Inizierà lunedì la pubblicazione di tutti i racconti i cui autori hanno preso parte al premio “Raccontami una storia”. Per il momento, ci preme una precisazione: nella prima edizione dell’Antologia, ora corretta, il racconto di Enrico Pasquetti è uscito tagliato. Ce ne scusiamo. La versione completa è già presente, sui siti delle maggiori case distributrici, nell’edizione e-book.
Intanto, pubblichiamo l’intervista con la vincitrice del concorso, Imma Di Nardo.
Il racconto vincitore “Almeno tu” tratta un tema forte e, purtroppo, molto attuale, quello dei femminicidi. Cosa l’ha spinta a trattare proprio questo tema?
Sarebbe una facile equazione affermare che il soggetto è stato scelto partendo dalla mia esperienza professionale, come referente dello Sportello Lavoro per un centro antiviolenza di Milano. È certo in parte è così. Ma, ancor prima, è stata la stessa indignazione, che mi ha portato a scrivere di questo, a farmi collaborare con l’associazione e confrontarmi ogni giorno con storie di violenza e sopraffazione. Cercando ogni volta di essere parte di un processo che supporti le donne vittime di violenza e i loro familiari. Aiutarle nel percorso verso una riconquistata autonomia e, di conseguenza, una nuova consapevolezza di sé stesse e delle proprie potenzialità.
In questo racconto colpisce il modo, non immediato e diretto, da lei utilizzato per narrare la storia. Non siamo scaraventati in un universo di soprusi e brutalità e il resoconto non viene fornito né dalla vittima né dall’aggressore, ma ci arriva, in maniera indiretta, laterale, tramite rivelazioni successive, da un terzo soggetto, si capirà alla fine, vittima indiretta lei stessa.
La ringrazio della sua domanda, poiché mi fornisce l’occasione di far riflettere, in primo luogo me stessa, sul modo in cui nascono, per ogni autore, le storie. Come tutti quelli che amano scrivere, io sono una grande e onnivora lettrice e amo molto la forma breve, contrariamente a quello che si pensa, ben più ardua e scivolosa del romanzo. Proprio per la sua stringatezza, non solo è importante ogni parola, ma la conduzione della scrittura deve essere controllata e, soprattutto, l’argomento non deve avere un carattere “dimostrativo” di affermazione di una tesi. Scegliendo di ricorrere a una parte terza, l’allieva Chiara, ho provato sia a immaginarmi il “dopo” nella vita di queste vittime collaterali, i figli delle donne massacrate, sia a dare al lettore il piacere di mettere insieme i vari indizi disseminati nel racconto e scoprire il tutto solo alla fine. Spero di esserci riuscita.
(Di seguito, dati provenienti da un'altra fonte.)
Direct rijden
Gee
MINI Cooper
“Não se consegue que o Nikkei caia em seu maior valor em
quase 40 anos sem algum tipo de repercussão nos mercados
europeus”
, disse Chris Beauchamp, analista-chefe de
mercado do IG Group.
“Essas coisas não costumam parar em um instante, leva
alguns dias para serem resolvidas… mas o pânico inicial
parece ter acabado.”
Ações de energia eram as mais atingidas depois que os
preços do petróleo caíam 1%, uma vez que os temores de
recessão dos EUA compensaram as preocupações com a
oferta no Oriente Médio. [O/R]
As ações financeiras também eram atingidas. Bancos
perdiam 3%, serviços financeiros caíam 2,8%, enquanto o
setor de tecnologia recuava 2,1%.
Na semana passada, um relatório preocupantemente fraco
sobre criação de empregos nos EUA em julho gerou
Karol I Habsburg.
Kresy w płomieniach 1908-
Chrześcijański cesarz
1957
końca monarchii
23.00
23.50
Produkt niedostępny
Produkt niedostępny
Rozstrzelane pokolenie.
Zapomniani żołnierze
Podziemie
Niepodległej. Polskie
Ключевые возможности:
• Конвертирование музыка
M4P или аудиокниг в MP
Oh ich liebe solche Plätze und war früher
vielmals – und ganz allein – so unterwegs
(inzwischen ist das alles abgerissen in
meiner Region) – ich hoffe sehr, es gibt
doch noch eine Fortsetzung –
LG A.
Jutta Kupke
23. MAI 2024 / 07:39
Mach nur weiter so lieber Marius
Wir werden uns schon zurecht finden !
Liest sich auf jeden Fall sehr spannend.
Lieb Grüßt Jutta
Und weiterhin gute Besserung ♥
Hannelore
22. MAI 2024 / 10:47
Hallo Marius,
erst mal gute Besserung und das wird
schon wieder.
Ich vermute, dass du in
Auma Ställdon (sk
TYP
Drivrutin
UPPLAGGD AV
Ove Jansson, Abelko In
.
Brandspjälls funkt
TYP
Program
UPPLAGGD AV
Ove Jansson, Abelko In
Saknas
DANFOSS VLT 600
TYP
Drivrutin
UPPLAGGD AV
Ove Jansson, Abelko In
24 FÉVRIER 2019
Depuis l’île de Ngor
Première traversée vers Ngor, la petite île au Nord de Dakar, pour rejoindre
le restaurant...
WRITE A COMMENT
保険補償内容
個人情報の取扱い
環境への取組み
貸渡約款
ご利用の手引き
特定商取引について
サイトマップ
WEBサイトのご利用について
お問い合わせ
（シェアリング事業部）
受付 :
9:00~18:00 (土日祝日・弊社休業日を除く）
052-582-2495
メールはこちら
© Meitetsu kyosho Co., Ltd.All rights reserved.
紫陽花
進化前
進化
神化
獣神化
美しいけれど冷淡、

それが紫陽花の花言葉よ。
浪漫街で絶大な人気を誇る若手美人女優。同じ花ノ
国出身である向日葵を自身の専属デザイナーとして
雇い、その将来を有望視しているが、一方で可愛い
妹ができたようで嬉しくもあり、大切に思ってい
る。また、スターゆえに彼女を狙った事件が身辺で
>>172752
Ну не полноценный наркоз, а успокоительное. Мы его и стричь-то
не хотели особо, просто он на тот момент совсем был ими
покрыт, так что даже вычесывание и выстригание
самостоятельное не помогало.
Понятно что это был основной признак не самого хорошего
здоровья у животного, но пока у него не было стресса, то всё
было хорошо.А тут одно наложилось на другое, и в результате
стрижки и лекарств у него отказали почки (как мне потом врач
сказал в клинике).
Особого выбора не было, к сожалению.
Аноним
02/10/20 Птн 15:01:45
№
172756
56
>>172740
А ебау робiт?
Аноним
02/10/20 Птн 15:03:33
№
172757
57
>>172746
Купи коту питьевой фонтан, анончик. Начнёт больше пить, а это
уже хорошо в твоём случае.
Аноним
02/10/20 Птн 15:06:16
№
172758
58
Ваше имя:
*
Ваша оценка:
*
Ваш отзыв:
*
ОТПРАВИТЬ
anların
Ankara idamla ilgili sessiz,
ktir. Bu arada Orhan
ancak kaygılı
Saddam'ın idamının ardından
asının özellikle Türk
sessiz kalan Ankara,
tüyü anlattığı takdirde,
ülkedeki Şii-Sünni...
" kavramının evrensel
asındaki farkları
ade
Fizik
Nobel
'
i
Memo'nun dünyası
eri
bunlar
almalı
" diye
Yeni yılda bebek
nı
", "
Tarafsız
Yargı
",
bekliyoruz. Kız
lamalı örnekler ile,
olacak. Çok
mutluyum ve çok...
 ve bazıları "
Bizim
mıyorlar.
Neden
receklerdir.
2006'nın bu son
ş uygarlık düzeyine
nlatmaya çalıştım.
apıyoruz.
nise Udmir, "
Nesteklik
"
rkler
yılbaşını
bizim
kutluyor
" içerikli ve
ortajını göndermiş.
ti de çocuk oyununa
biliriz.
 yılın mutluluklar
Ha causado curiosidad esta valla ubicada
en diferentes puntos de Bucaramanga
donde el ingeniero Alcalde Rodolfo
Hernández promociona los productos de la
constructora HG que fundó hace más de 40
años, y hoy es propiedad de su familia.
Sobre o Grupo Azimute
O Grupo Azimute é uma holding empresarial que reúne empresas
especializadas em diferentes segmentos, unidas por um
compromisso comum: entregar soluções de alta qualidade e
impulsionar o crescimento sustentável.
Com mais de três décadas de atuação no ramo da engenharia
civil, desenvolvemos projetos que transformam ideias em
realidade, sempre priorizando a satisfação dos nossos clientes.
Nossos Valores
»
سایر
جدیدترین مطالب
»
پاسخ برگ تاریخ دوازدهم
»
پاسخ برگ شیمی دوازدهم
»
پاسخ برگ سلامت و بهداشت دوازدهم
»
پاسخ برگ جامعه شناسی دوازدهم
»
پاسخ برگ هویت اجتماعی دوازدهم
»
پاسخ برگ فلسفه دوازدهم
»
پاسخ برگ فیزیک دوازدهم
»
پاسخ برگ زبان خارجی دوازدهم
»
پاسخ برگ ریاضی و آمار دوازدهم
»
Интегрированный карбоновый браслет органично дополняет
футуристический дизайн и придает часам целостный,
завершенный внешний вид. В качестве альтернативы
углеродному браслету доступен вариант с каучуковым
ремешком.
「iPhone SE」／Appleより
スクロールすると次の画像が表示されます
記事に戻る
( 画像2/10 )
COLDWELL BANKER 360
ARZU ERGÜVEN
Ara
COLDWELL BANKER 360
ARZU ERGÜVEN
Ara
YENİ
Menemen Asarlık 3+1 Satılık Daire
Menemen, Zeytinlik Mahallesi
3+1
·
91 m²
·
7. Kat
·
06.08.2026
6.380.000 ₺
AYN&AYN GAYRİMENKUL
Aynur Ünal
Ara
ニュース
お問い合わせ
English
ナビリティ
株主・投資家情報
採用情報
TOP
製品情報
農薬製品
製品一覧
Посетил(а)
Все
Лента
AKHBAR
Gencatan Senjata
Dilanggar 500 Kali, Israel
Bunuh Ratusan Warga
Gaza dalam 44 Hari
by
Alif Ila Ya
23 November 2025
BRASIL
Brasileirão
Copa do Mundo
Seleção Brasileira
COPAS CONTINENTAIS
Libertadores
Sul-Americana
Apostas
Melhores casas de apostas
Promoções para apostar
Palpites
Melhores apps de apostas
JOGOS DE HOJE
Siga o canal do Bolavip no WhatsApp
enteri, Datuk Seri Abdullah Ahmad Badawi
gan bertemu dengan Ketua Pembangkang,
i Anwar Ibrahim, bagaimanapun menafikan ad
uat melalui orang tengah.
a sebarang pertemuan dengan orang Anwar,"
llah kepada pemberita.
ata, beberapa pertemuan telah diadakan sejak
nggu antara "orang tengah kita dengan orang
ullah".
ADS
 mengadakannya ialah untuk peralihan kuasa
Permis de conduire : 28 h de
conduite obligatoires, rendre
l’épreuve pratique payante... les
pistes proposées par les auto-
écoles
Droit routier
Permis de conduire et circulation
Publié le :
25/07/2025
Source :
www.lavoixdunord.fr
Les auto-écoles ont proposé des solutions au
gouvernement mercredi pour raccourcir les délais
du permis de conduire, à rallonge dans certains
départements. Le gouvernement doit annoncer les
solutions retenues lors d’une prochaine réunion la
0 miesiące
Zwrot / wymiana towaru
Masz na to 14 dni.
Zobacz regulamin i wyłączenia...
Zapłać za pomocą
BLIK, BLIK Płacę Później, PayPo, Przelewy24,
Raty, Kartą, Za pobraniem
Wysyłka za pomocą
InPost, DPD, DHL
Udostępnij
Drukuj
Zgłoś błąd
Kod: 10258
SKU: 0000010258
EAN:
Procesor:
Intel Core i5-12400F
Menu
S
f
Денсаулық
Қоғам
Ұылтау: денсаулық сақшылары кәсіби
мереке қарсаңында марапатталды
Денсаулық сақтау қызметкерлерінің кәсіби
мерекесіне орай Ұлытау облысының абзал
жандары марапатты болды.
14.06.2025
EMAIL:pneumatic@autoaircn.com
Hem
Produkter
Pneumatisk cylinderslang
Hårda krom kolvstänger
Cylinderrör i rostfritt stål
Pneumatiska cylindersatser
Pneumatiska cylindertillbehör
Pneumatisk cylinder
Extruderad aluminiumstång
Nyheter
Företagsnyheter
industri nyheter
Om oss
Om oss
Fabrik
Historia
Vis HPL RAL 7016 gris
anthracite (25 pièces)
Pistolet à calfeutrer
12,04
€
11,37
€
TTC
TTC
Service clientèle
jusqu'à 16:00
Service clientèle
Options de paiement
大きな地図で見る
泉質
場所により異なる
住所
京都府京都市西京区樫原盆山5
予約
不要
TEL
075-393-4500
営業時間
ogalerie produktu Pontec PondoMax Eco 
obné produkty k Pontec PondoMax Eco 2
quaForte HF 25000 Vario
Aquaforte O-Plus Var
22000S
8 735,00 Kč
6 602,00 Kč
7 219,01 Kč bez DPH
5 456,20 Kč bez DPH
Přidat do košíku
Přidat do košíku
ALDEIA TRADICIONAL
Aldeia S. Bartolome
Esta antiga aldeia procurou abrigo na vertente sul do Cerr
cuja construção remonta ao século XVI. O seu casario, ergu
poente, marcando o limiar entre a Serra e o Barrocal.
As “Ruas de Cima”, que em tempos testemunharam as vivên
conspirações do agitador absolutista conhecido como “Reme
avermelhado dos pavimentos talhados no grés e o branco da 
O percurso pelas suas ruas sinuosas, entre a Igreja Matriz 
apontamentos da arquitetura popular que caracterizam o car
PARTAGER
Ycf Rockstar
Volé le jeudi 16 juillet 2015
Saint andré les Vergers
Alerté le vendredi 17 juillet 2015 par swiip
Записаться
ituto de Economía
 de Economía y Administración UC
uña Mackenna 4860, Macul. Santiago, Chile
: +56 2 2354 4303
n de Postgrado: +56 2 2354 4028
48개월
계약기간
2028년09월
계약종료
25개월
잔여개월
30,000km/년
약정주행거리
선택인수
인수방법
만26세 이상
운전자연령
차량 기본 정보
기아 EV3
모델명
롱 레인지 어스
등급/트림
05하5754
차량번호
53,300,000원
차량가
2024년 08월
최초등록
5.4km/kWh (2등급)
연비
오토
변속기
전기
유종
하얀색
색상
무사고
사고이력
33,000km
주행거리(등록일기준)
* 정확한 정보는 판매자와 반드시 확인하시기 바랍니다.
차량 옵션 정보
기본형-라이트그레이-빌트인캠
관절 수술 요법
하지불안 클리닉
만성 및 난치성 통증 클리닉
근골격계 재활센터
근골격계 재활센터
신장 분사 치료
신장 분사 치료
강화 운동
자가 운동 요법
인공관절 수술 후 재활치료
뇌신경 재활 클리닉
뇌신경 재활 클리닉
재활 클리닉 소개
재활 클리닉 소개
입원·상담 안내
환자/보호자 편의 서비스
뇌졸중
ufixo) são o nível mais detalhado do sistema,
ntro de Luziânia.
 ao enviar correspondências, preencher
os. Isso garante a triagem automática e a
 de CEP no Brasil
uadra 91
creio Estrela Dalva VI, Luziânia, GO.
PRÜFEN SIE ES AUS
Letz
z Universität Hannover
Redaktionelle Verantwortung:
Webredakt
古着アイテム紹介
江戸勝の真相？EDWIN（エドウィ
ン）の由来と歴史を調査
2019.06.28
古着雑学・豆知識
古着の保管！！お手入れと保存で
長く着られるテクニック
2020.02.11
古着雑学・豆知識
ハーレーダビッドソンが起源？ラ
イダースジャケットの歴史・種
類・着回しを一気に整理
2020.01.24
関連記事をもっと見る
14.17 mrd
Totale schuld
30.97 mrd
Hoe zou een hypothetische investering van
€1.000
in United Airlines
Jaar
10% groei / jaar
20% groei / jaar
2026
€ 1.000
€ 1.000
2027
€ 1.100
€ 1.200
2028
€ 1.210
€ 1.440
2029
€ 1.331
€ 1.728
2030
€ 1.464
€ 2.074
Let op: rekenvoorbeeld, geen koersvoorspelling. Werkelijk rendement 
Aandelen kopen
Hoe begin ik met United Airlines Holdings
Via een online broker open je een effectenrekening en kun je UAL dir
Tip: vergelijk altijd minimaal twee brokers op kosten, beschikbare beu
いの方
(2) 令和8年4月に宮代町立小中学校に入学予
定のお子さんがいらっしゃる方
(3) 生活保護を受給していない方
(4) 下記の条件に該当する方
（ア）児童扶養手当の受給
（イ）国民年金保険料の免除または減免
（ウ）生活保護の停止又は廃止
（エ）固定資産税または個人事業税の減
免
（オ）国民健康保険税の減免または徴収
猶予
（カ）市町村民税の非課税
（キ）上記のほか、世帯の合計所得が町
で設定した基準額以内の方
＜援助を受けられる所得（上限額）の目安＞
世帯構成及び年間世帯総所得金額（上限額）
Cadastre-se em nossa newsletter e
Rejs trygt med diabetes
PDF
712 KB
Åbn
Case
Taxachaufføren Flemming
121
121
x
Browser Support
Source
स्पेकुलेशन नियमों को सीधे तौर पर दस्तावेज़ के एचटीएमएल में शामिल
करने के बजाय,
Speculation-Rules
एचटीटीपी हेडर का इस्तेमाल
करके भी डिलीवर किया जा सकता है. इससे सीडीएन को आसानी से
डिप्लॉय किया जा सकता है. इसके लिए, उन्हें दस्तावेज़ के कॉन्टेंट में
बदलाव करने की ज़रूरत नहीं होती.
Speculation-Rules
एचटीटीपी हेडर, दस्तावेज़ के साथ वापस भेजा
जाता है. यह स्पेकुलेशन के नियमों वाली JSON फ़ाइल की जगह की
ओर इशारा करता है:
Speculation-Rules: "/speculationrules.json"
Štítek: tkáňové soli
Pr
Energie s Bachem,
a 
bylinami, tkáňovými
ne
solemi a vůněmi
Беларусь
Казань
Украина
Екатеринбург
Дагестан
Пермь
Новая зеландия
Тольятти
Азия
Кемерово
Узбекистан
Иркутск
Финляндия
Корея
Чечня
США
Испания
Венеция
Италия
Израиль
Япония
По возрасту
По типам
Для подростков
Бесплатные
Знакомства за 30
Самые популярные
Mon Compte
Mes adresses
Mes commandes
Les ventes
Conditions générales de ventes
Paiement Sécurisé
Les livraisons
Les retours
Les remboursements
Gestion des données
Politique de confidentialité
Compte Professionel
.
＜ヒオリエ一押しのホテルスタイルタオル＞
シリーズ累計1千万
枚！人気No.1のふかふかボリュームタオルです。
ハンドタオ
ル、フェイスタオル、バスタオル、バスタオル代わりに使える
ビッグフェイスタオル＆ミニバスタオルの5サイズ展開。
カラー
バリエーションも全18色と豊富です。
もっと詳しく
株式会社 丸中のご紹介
Diceva, quindi, che, nonostante in Italia goda di scarsa fortuna, la sua preferita è la forma breve, il racconto. Quindi non si è mai cimentata nel romanzo? E non ha intenzione di farlo?
In un certo senso devo contraddirmi. Riaffermando la mia preferenza per la short story, devo confidarle che in passato ho pubblicato un romanzo breve, ne ho terminato di recente un altro e, quando sono in vena, mi diverto a lavorare ad uno nuovo. La cosa singolare è che tutti e tre sono di genere umoristico. Mi sono interrogata sulla cosa e sono giunta alla conclusione che, anche in parte legato al mio approccio ottimistico all’esistenza, la forma brillante mi consenta di staccare da realtà professionali impegnative e, soprattutto, dal momento che molti miei racconti trattano temi sociali e dolorosi, posso reggere e gestire la concentrazione emotiva solo pensando alla forma breve. Vorrei aggiungere un’ultima cosa. Esaminandoli con occhi da lettrice ho costatato che tutti, anche i più emotivamente forti, si chiudono con una prospettiva di speranza o di riscatto. E, le assicuro, non l’ho pensata a tavolino. Sono tutti finali che, in un certo qual modo, si sono “scritti da sé”.